Print nothing but the lines below starting at the line that holds "is an image" and ending at the line that holds "analysis of basal", including both, each exactly as written.

━━━ Exercise data ━━━

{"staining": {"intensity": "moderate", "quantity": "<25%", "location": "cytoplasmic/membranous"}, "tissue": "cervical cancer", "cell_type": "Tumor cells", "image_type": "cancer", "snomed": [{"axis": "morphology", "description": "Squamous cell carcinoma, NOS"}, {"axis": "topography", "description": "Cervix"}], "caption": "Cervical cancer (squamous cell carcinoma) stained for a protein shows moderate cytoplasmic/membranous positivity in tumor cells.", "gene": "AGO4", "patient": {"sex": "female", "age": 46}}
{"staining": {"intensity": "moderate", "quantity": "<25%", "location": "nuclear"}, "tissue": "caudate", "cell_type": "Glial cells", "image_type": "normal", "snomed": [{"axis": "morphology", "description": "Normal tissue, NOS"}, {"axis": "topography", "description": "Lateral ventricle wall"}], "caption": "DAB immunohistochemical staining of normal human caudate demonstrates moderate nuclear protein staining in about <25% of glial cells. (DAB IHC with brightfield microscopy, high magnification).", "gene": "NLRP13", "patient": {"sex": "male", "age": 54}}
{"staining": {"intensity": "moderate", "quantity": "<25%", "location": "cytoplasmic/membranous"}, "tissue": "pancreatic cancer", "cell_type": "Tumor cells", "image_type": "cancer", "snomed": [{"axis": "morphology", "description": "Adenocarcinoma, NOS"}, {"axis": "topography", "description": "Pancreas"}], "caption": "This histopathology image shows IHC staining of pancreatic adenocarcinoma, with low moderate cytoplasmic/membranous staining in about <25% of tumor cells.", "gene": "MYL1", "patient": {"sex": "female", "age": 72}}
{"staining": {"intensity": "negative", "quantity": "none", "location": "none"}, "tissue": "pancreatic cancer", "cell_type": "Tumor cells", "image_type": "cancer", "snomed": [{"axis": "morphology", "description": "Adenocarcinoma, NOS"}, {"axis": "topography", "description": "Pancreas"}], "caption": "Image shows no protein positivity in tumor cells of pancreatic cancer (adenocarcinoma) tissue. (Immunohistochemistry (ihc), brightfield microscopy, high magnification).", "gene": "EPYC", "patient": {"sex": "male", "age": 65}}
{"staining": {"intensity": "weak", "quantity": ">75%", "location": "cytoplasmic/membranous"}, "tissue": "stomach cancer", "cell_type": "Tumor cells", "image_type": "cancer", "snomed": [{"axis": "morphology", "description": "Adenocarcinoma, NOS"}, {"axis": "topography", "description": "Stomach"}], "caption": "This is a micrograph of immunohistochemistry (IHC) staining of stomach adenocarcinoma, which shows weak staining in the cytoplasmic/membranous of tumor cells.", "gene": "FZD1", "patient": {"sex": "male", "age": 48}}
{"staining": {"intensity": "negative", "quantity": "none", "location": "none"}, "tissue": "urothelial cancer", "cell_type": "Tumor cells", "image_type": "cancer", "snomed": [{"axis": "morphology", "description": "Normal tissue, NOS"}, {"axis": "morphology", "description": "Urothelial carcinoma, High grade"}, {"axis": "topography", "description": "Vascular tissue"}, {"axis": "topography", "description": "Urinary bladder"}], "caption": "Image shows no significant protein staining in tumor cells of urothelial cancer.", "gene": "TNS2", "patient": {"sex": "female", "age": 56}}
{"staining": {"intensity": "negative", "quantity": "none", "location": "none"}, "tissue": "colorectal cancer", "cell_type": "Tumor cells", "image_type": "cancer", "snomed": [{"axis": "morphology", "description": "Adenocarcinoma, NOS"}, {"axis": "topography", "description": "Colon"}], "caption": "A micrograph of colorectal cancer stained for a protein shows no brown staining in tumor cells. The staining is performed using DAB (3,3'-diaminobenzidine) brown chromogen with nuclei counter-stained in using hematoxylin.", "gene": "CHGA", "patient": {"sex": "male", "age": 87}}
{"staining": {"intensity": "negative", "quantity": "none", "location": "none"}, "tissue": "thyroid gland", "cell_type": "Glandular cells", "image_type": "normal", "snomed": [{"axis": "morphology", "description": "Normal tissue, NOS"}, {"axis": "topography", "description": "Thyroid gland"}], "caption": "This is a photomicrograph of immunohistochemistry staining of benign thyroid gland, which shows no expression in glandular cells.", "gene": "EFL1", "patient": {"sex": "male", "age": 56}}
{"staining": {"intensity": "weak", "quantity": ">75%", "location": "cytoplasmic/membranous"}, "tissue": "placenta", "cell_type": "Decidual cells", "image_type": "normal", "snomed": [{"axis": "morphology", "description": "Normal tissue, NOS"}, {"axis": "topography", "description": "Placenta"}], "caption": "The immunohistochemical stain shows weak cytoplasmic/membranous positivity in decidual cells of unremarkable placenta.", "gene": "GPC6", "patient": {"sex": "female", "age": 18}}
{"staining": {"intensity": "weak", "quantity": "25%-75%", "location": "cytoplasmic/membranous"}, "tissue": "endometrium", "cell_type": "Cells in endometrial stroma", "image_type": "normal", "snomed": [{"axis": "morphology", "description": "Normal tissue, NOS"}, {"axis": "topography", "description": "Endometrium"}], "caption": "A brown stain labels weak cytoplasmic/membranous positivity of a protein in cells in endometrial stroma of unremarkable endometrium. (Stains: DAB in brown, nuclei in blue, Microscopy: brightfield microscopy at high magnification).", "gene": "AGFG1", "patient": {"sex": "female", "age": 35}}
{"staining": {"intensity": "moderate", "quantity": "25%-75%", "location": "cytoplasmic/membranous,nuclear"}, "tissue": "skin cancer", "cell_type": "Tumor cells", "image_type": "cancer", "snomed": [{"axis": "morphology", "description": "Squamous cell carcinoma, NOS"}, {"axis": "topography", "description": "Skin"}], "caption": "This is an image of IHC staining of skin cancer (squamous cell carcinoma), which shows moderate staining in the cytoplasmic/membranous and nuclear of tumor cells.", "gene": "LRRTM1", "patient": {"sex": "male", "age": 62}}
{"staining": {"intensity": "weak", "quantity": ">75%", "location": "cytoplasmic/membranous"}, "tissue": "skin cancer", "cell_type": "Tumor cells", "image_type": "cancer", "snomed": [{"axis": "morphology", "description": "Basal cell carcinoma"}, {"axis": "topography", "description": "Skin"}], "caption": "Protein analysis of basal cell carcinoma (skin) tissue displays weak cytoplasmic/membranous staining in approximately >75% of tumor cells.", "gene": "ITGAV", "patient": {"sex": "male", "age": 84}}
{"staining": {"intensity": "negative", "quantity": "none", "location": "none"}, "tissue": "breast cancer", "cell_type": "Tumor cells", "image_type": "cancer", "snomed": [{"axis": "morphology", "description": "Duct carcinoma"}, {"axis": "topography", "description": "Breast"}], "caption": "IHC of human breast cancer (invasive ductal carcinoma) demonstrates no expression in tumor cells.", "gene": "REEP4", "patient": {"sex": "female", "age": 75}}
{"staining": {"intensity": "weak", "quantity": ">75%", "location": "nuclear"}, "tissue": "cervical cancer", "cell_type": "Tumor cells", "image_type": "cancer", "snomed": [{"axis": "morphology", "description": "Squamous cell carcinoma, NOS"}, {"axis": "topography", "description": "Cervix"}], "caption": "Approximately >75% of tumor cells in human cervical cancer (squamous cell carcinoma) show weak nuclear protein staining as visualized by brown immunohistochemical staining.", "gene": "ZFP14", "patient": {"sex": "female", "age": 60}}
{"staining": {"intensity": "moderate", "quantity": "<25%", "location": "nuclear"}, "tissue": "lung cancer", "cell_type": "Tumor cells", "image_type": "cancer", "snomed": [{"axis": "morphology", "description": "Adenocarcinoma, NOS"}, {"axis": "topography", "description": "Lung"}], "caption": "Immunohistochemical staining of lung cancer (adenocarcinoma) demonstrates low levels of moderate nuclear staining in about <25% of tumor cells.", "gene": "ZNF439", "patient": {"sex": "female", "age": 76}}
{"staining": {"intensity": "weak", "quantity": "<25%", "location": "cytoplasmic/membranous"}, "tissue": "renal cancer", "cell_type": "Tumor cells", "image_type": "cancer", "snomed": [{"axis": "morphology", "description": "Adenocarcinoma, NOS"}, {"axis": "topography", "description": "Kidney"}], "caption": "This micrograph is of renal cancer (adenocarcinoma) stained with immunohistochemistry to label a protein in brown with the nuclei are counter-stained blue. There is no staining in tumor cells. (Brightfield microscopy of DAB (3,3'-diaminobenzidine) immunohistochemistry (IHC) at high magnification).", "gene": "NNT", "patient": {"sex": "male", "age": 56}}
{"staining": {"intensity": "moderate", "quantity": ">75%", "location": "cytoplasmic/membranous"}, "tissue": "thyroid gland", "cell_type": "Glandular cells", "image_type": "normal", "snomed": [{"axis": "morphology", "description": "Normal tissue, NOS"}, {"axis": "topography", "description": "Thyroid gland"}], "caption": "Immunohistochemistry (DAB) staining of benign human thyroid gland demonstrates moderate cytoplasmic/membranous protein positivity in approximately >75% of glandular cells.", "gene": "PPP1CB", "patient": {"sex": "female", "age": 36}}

━━━

- _Your response_:
{"staining": {"intensity": "moderate", "quantity": "25%-75%", "location": "cytoplasmic/membranous,nuclear"}, "tissue": "skin cancer", "cell_type": "Tumor cells", "image_type": "cancer", "snomed": [{"axis": "morphology", "description": "Squamous cell carcinoma, NOS"}, {"axis": "topography", "description": "Skin"}], "caption": "This is an image of IHC staining of skin cancer (squamous cell carcinoma), which shows moderate staining in the cytoplasmic/membranous and nuclear of tumor cells.", "gene": "LRRTM1", "patient": {"sex": "male", "age": 62}}
{"staining": {"intensity": "weak", "quantity": ">75%", "location": "cytoplasmic/membranous"}, "tissue": "skin cancer", "cell_type": "Tumor cells", "image_type": "cancer", "snomed": [{"axis": "morphology", "description": "Basal cell carcinoma"}, {"axis": "topography", "description": "Skin"}], "caption": "Protein analysis of basal cell carcinoma (skin) tissue displays weak cytoplasmic/membranous staining in approximately >75% of tumor cells.", "gene": "ITGAV", "patient": {"sex": "male", "age": 84}}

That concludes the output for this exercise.